Digital Sound
Digitizing analogue sound waves using Sampling.
Think of it like: The Flipbook
Sound is a continuous wave, but computers can only store "snapshots". Think of a stick-man animation in the corner of a notebook.
- Sample Rate: How fast you flip the pages (Frames per second). Faster flipping = smoother movement.
- Bit Depth: How detailed your drawing is on each page. stick man (low) vs Mona Lisa (high).
Theory
Analogue to Digital: Sound is captured by a microphone (Analogue) and converted to binary (Digital) by sampling.
Sample Rate (Hz): How many times per second the sound is measured. Higher = better quality.
Bit Depth: Number of bits per sample. Determines accuracy of the wave height.
File Size = Sample Rate x Duration x Bit Depth
See the Details
Use the Audio Grapher to visualise exact sample points and bit depth.

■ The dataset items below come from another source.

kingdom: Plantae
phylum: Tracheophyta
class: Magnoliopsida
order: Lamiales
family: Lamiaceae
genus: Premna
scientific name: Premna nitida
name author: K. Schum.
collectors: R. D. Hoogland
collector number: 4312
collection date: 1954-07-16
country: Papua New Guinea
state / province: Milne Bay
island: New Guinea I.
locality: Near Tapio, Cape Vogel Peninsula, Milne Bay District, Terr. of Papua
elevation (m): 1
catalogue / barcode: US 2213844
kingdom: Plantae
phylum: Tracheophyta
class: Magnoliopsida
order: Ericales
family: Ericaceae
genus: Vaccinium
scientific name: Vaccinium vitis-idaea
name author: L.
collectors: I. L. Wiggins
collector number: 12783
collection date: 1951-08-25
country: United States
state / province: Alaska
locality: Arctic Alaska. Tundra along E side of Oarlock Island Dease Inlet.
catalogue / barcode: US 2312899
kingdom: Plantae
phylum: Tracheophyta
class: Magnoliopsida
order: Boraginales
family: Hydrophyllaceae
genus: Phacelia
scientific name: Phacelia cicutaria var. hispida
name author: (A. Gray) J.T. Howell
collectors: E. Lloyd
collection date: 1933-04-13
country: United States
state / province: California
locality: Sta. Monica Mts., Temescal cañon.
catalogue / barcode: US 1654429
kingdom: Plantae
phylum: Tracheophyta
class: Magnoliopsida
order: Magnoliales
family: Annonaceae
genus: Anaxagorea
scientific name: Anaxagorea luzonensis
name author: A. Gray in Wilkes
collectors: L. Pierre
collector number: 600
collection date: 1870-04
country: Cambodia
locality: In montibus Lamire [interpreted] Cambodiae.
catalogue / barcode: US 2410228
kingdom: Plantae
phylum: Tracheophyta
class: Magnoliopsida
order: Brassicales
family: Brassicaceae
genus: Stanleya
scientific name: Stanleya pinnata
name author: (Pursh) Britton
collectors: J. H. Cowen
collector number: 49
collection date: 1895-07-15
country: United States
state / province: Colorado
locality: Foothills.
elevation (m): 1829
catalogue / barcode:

Launch Audio GrapherCheck Your Understanding
1. What is the definition of Sample Rate?
2. If you increase the Bit Depth of a sound file, what happens?
3. Why must sound be digitised to be stored on a computer?
Numerical Exam Scenario (AO2)
The Examiner's Eye
Banned Practices Warning! In your exams, NEVER use the terms "Bit Rate" or "Sampling Frequency". These are outdated or A-Level terms that will often lose you marks. You must use the exact OCR specification terminology: Sample Rate and Bit Depth.
"A podcaster records a 10-second vocal intro. The recording software uses a Sample Rate of 2000 Hertz and a Bit Depth of 8-bits. Calculate the uncompressed file size of this recording in Kilobytes (KB)." (3 marks)
Step 1 (Raw Bits): Multiply Sample Rate by Duration by Bit Depth. 2000 (Hz) * 10 (s) * 8 (bits) = 160,000 bits.
Step 2 (Convert to Bytes): Divide the total bits by 8 to transform into Bytes. 160,000 / 8 = 20,000 Bytes.
Step 3 (Convert to KB): The question asks for Kilobytes, so divide by 1000. 20,000 / 1000 = 20 KB.